Bundesweite Erhebungen offenbaren, dass ein Großteil von Pedelec-Unfällen auf Eigenstürze ohne Fremdbeteiligung zurückgeht. „Das bildet sich allerdings nicht in unserer Statistik ab“, so Polizeisprecher Häfner und klärt auf: „Solche Stürze gehen beispielsweise an uns vorbei, wenn ein Krankenwagen, nicht aber die Polizei gerufen wird.“
Auch wenn in den beiden Pandemie-Jahren Kneipen und Bars monatelang nur eingeschränkt bis gar nicht geöffnet hatten und Diskotheken dicht waren, gab es im Stadtgebiet gleichwohl Verkehrsunfälle unter Alkoholeinfluss – im vergangenen Jahr 110. Glücklicherweise kam kein Beteiligter solcher Promille-Unfälle ums Leben. Dies galt auch für jene 30 Kollisionen, bei denen Drogen oder Medikamente im Spiel waren.

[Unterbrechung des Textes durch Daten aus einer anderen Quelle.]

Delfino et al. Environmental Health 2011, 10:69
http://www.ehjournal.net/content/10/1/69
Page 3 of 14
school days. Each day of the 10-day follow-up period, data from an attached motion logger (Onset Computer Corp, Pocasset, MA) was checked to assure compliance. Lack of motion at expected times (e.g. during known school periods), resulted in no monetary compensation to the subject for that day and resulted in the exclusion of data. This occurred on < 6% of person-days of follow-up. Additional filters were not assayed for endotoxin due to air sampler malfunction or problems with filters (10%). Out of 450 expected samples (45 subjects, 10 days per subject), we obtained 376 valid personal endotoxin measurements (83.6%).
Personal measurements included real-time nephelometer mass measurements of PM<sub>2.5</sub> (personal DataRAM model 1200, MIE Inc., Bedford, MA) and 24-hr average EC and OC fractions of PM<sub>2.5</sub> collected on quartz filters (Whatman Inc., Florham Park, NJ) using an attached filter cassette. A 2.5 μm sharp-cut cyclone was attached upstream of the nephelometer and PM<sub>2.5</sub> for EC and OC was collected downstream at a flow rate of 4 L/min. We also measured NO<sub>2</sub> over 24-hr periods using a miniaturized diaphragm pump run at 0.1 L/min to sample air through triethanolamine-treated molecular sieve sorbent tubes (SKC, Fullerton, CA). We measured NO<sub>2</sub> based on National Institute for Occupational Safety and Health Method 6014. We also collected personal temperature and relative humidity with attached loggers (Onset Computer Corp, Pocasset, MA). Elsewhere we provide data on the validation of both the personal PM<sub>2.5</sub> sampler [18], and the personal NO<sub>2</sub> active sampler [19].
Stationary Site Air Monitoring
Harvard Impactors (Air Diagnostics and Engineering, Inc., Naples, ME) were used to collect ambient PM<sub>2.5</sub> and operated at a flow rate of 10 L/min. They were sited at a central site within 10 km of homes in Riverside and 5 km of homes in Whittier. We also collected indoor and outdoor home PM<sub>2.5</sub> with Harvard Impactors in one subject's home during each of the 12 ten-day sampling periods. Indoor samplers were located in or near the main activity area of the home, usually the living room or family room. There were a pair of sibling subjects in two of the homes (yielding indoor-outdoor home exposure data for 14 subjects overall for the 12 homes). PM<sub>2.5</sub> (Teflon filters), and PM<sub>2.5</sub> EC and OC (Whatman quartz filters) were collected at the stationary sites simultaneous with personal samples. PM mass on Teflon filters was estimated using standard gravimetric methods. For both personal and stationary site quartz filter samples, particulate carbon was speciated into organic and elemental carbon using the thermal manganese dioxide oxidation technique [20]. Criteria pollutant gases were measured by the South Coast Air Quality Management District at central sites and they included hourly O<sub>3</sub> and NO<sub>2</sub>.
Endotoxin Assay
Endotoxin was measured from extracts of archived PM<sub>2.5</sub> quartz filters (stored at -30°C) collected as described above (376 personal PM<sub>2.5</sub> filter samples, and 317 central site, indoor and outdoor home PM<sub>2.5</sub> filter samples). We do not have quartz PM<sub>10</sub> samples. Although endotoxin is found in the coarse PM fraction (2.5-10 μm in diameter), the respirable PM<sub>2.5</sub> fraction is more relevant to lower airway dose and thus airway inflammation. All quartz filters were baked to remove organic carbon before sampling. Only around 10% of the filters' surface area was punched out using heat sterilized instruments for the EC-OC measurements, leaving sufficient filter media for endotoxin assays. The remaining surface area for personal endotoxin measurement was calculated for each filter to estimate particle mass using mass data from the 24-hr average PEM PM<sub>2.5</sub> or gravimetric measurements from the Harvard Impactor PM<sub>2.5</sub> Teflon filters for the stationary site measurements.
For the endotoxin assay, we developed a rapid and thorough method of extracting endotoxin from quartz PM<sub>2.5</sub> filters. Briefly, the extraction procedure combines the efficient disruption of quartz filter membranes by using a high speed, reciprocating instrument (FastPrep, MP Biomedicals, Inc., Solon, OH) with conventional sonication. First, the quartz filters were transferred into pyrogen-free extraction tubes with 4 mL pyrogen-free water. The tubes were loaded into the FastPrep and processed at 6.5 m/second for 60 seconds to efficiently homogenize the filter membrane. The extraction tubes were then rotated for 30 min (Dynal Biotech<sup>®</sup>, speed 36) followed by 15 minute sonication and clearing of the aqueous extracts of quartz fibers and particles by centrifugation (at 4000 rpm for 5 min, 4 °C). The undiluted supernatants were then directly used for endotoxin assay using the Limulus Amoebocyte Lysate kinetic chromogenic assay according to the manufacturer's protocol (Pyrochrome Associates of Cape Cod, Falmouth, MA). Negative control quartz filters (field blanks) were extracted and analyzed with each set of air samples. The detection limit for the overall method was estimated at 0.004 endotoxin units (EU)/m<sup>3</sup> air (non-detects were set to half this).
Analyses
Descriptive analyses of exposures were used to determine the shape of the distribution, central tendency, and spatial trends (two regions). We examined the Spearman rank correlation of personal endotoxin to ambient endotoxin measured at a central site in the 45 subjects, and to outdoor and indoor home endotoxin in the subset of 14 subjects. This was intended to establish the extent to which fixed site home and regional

„Natürlich muss man bei all den Unfallzahlen im Hinterkopf haben, dass diese aus zwei besonderen Jahren stammen“, kommentiert Polizei-Sprecher Schätzle. Ob sich die statistischen Ergebnisse von 2021 und 2020 möglicherweise als „Pandemie-Delle“ entpuppen, könne derzeit niemand sagen.